What you should do: Each record below should be printed exactly as it was written.

Data:
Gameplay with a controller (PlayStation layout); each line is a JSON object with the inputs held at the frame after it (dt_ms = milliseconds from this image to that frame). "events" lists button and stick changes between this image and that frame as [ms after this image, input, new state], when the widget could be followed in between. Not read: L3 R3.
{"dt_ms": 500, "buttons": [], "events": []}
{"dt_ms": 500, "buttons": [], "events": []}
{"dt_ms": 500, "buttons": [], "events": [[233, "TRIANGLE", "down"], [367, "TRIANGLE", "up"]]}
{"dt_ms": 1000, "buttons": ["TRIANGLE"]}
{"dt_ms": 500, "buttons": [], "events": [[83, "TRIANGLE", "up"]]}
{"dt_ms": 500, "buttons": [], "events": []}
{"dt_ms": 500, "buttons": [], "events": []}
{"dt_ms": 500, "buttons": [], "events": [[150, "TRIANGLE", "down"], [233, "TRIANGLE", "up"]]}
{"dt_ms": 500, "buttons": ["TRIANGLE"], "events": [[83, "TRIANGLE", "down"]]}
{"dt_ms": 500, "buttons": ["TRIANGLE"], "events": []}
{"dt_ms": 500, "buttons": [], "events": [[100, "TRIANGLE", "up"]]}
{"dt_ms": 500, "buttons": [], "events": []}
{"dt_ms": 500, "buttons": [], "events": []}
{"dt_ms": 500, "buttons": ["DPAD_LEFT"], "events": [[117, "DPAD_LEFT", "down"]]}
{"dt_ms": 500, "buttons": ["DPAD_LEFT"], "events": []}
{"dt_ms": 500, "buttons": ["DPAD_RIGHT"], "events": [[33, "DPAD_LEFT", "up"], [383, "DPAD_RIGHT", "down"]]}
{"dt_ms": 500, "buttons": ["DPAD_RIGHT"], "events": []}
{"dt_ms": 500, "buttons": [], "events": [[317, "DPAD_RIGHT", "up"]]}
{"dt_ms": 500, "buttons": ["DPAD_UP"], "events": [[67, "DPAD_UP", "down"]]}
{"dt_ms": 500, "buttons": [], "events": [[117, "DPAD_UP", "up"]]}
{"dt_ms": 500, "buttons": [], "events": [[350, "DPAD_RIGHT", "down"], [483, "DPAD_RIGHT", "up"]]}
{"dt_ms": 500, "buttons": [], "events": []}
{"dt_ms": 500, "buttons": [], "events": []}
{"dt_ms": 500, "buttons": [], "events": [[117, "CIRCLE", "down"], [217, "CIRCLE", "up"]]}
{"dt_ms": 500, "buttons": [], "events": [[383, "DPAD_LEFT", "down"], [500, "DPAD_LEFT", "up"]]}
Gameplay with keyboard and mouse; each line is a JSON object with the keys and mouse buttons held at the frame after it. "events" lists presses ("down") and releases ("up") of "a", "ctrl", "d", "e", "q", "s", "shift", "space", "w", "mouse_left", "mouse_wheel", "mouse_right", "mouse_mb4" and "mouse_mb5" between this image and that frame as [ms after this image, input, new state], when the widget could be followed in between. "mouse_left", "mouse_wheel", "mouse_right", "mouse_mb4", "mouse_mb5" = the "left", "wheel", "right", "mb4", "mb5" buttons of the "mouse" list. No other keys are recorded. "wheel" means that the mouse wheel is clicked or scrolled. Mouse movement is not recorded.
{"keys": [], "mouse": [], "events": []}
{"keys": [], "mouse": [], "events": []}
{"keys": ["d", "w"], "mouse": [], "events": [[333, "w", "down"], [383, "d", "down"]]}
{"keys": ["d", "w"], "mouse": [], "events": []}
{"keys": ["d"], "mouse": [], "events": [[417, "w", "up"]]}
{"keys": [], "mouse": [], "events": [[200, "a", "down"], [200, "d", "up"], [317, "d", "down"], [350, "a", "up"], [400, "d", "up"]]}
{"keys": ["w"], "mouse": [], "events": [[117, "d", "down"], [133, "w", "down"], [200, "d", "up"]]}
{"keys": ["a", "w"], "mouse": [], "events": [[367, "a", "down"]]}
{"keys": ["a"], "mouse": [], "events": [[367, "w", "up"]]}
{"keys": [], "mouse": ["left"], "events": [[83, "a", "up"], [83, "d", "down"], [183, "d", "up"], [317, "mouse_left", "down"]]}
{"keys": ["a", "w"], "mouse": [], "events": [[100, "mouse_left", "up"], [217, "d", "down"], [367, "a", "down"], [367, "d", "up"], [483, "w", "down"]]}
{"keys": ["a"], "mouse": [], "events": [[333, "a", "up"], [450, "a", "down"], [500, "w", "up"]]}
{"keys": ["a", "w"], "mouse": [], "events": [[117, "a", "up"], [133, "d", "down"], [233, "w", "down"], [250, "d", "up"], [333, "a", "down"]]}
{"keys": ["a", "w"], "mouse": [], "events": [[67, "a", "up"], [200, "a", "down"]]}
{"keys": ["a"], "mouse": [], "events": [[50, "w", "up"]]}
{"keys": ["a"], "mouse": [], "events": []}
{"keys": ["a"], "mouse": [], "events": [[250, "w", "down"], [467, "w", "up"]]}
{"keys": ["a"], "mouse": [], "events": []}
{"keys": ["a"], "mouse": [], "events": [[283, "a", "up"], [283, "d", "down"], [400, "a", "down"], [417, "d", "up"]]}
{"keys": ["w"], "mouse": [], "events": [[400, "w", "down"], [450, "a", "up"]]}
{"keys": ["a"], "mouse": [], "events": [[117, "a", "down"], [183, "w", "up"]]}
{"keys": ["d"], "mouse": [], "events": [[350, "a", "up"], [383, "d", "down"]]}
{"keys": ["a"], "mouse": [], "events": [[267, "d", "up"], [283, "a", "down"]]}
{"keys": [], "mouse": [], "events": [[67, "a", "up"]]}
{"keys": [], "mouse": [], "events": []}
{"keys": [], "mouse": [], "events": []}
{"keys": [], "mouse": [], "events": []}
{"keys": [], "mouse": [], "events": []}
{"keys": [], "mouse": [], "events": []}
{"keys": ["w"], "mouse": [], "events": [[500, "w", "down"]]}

Solution to the problem:
Gameplay with a controller (PlayStation layout); each line is a JSON object with the inputs held at the frame after it (dt_ms = milliseconds from this image to that frame). "events" lists button and stick changes between this image and that frame as [ms after this image, input, new state], when the widget could be followed in between. Not read: L3 R3.
{"dt_ms": 500, "buttons": [], "events": []}
{"dt_ms": 500, "buttons": [], "events": []}
{"dt_ms": 500, "buttons": [], "events": [[233, "TRIANGLE", "down"], [367, "TRIANGLE", "up"]]}
{"dt_ms": 1000, "buttons": ["TRIANGLE"]}
{"dt_ms": 500, "buttons": [], "events": [[83, "TRIANGLE", "up"]]}
{"dt_ms": 500, "buttons": [], "events": []}
{"dt_ms": 500, "buttons": [], "events": []}
{"dt_ms": 500, "buttons": [], "events": [[150, "TRIANGLE", "down"], [233, "TRIANGLE", "up"]]}
{"dt_ms": 500, "buttons": ["TRIANGLE"], "events": [[83, "TRIANGLE", "down"]]}
{"dt_ms": 500, "buttons": ["TRIANGLE"], "events": []}
{"dt_ms": 500, "buttons": [], "events": [[100, "TRIANGLE", "up"]]}
{"dt_ms": 500, "buttons": [], "events": []}
{"dt_ms": 500, "buttons": [], "events": []}
{"dt_ms": 500, "buttons": ["DPAD_LEFT"], "events": [[117, "DPAD_LEFT", "down"]]}
{"dt_ms": 500, "buttons": ["DPAD_LEFT"], "events": []}
{"dt_ms": 500, "buttons": ["DPAD_RIGHT"], "events": [[33, "DPAD_LEFT", "up"], [383, "DPAD_RIGHT", "down"]]}
{"dt_ms": 500, "buttons": ["DPAD_RIGHT"], "events": []}
{"dt_ms": 500, "buttons": [], "events": [[317, "DPAD_RIGHT", "up"]]}
{"dt_ms": 500, "buttons": ["DPAD_UP"], "events": [[67, "DPAD_UP", "down"]]}
{"dt_ms": 500, "buttons": [], "events": [[117, "DPAD_UP", "up"]]}
{"dt_ms": 500, "buttons": [], "events": [[350, "DPAD_RIGHT", "down"], [483, "DPAD_RIGHT", "up"]]}
{"dt_ms": 500, "buttons": [], "events": []}
{"dt_ms": 500, "buttons": [], "events": []}
{"dt_ms": 500, "buttons": [], "events": [[117, "CIRCLE", "down"], [217, "CIRCLE", "up"]]}
{"dt_ms": 500, "buttons": [], "events": [[383, "DPAD_LEFT", "down"], [500, "DPAD_LEFT", "up"]]}
Gameplay with keyboard and mouse; each line is a JSON object with the keys and mouse buttons held at the frame after it. "events" lists presses ("down") and releases ("up") of "a", "ctrl", "d", "e", "q", "s", "shift", "space", "w", "mouse_left", "mouse_wheel", "mouse_right", "mouse_mb4" and "mouse_mb5" between this image and that frame as [ms after this image, input, new state], when the widget could be followed in between. "mouse_left", "mouse_wheel", "mouse_right", "mouse_mb4", "mouse_mb5" = the "left", "wheel", "right", "mb4", "mb5" buttons of the "mouse" list. No other keys are recorded. "wheel" means that the mouse wheel is clicked or scrolled. Mouse movement is not recorded.
{"keys": [], "mouse": [], "events": []}
{"keys": [], "mouse": [], "events": []}
{"keys": ["d", "w"], "mouse": [], "events": [[333, "w", "down"], [383, "d", "down"]]}
{"keys": ["d", "w"], "mouse": [], "events": []}
{"keys": ["d"], "mouse": [], "events": [[417, "w", "up"]]}
{"keys": [], "mouse": [], "events": [[200, "a", "down"], [200, "d", "up"], [317, "d", "down"], [350, "a", "up"], [400, "d", "up"]]}
{"keys": ["w"], "mouse": [], "events": [[117, "d", "down"], [133, "w", "down"], [200, "d", "up"]]}
{"keys": ["a", "w"], "mouse": [], "events": [[367, "a", "down"]]}
{"keys": ["a"], "mouse": [], "events": [[367, "w", "up"]]}
{"keys": [], "mouse": ["left"], "events": [[83, "a", "up"], [83, "d", "down"], [183, "d", "up"], [317, "mouse_left", "down"]]}
{"keys": ["a", "w"], "mouse": [], "events": [[100, "mouse_left", "up"], [217, "d", "down"], [367, "a", "down"], [367, "d", "up"], [483, "w", "down"]]}
{"keys": ["a"], "mouse": [], "events": [[333, "a", "up"], [450, "a", "down"], [500, "w", "up"]]}
{"keys": ["a", "w"], "mouse": [], "events": [[117, "a", "up"], [133, "d", "down"], [233, "w", "down"], [250, "d", "up"], [333, "a", "down"]]}
{"keys": ["a", "w"], "mouse": [], "events": [[67, "a", "up"], [200, "a", "down"]]}
{"keys": ["a"], "mouse": [], "events": [[50, "w", "up"]]}
{"keys": ["a"], "mouse": [], "events": []}
{"keys": ["a"], "mouse": [], "events": [[250, "w", "down"], [467, "w", "up"]]}
{"keys": ["a"], "mouse": [], "events": []}
{"keys": ["a"], "mouse": [], "events": [[283, "a", "up"], [283, "d", "down"], [400, "a", "down"], [417, "d", "up"]]}
{"keys": ["w"], "mouse": [], "events": [[400, "w", "down"], [450, "a", "up"]]}
{"keys": ["a"], "mouse": [], "events": [[117, "a", "down"], [183, "w", "up"]]}
{"keys": ["d"], "mouse": [], "events": [[350, "a", "up"], [383, "d", "down"]]}
{"keys": ["a"], "mouse": [], "events": [[267, "d", "up"], [283, "a", "down"]]}
{"keys": [], "mouse": [], "events": [[67, "a", "up"]]}
{"keys": [], "mouse": [], "events": []}
{"keys": [], "mouse": [], "events": []}
{"keys": [], "mouse": [], "events": []}
{"keys": [], "mouse": [], "events": []}
{"keys": [], "mouse": [], "events": []}
{"keys": ["w"], "mouse": [], "events": [[500, "w", "down"]]}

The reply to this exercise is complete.